Hmmm...The Wire is the best to me for pretty much the same reasons you describe.

I didn't mean to sound like I thought The Sopranos was bad, I guess I encouraged that with the versus title but they both have their merits. To me, there was a slump in the show for Seasons 3 to 5 followed by 6, which got back on message and delivered it well.

Each of these shows does something interesting with the way it preserves the story for such a long period of time. BSG used its backstory and supporting cast, the Sopranos relied on subplots and focusing on new characters.

Bebop, for my money, gets credit for having a 24 episode story and sticking to it.

NelsonStJames said...

Three years later, and I still have to agree Cowboy Bebop holds up the best as having a story to tell and sticking to it.

Between Sopranos and BSG I have to give it to the Sopranos for at least staying true to its roots from start to finish.

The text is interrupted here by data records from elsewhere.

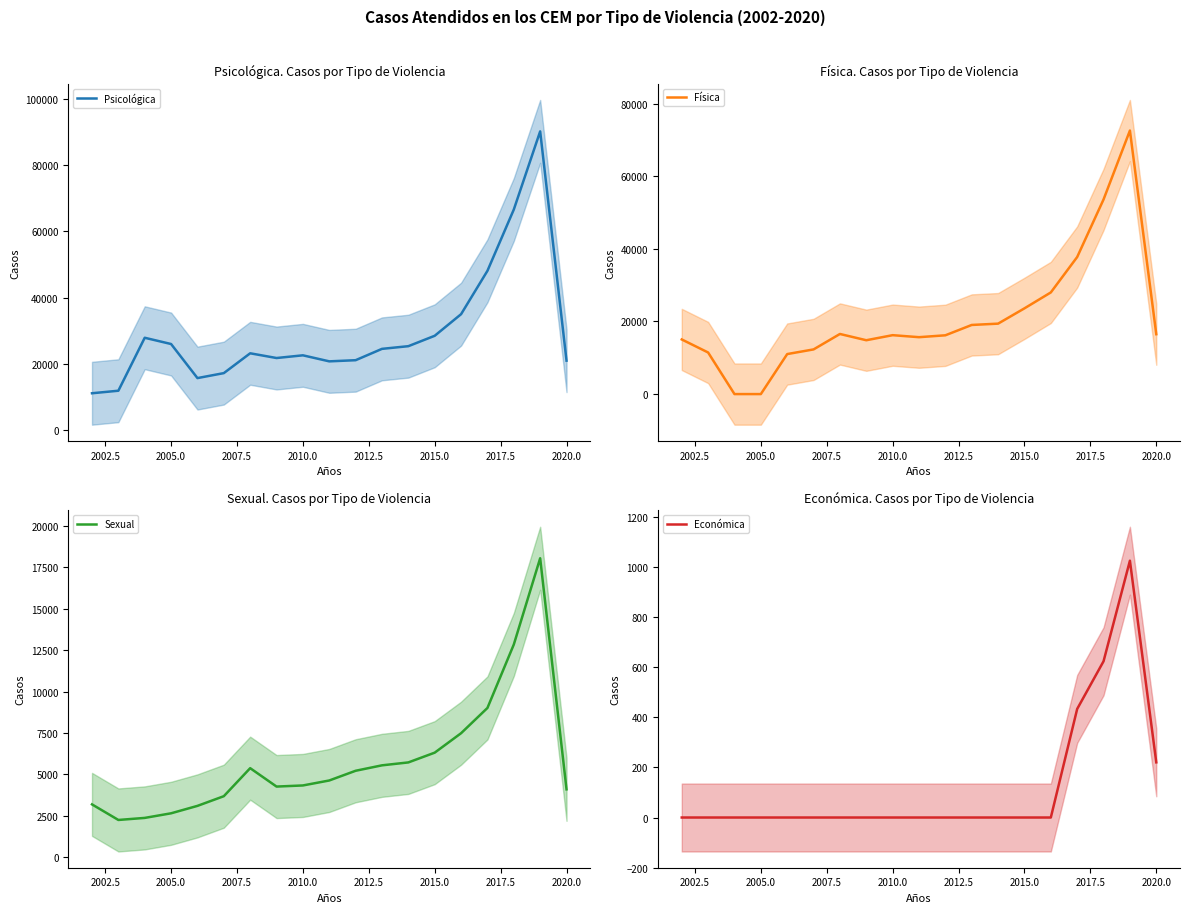

Rank the series at 2015.0 from highest to lowest value.

Psicológica, Física, Sexual, Económica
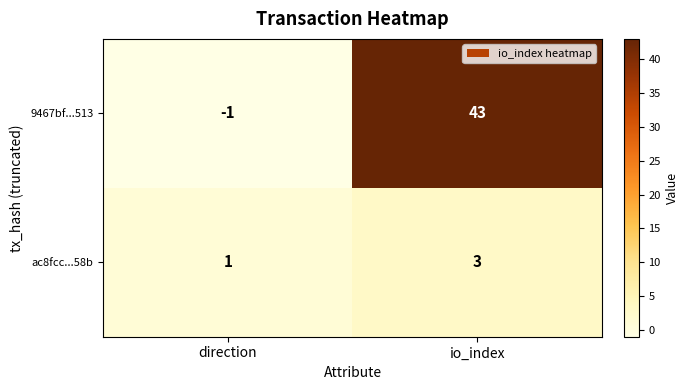

The value of ac8fcc...58b at direction is 1. True or false?

True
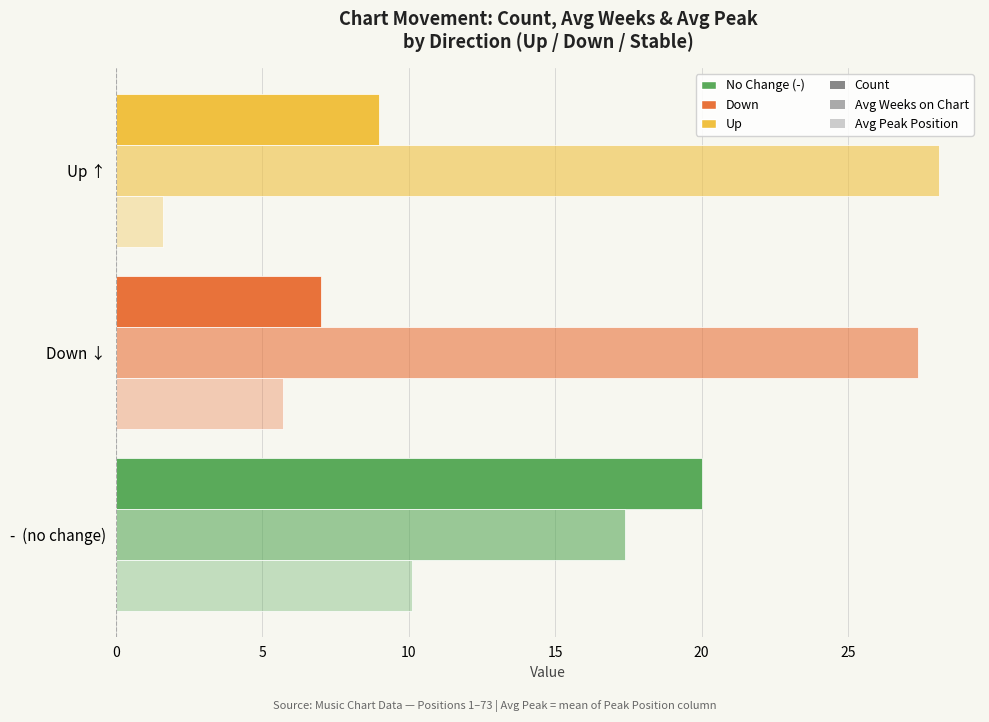

How many data points in Count are less than 9?

1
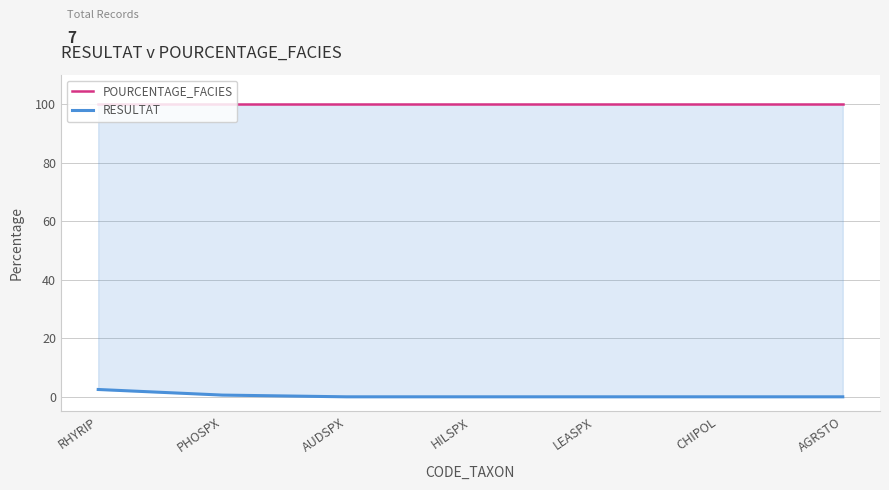

What is the highest value of the POURCENTAGE_FACIES series?

100.0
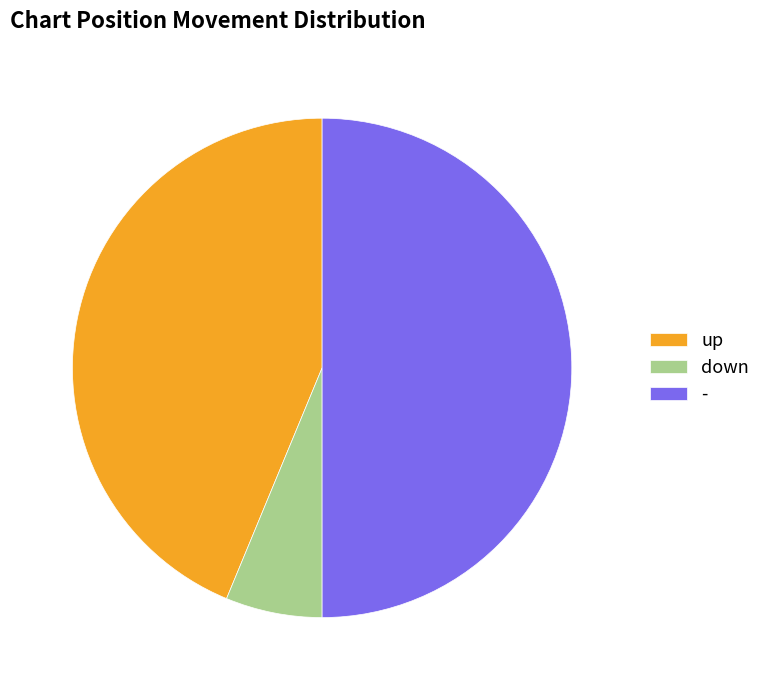

Is the sum of - and up greater than half?

Yes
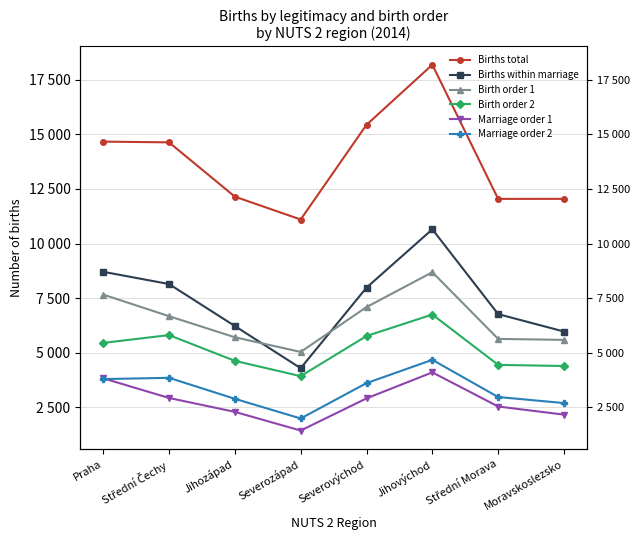

At which category does Marriage order 2 reach its first local peak?

Střední Čechy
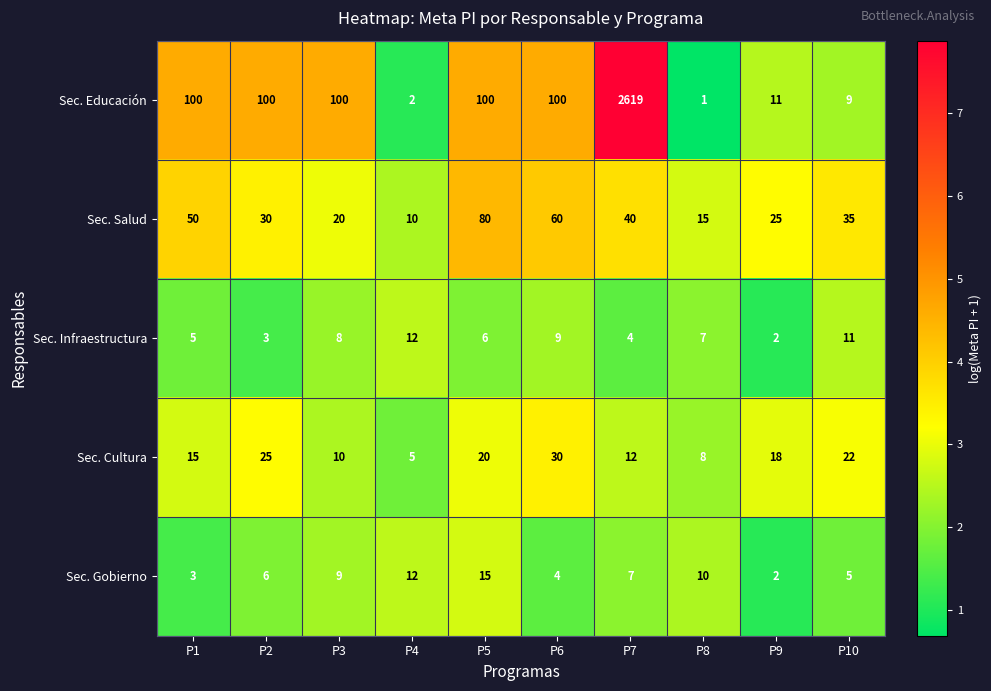

At which category does the chart reach its minimum across all series?

P8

BSG, for two seasons at least, was the best show on television, and in spite of itself also was the best SF show on television. Problem was BSG was ashamed of it's SF roots, while Sopranos was not ashamed of its mob/gangster roots. Both shows transcends the stereotypes of their genre, but Sopranos did it while never letting us forget that we were ultimately watching a mob series. BSG's creators constantly harped on the fact that they didn't want SF cliches, they wanted to tell stories about people, and then proceeded to incorporate a whole wheelbarrow load of soap opera cliches into the mix. Characters started acting out of character, and intelligent characters started to act like high school children.

The Wire. Just watched Season one, and I can't find much fault in it.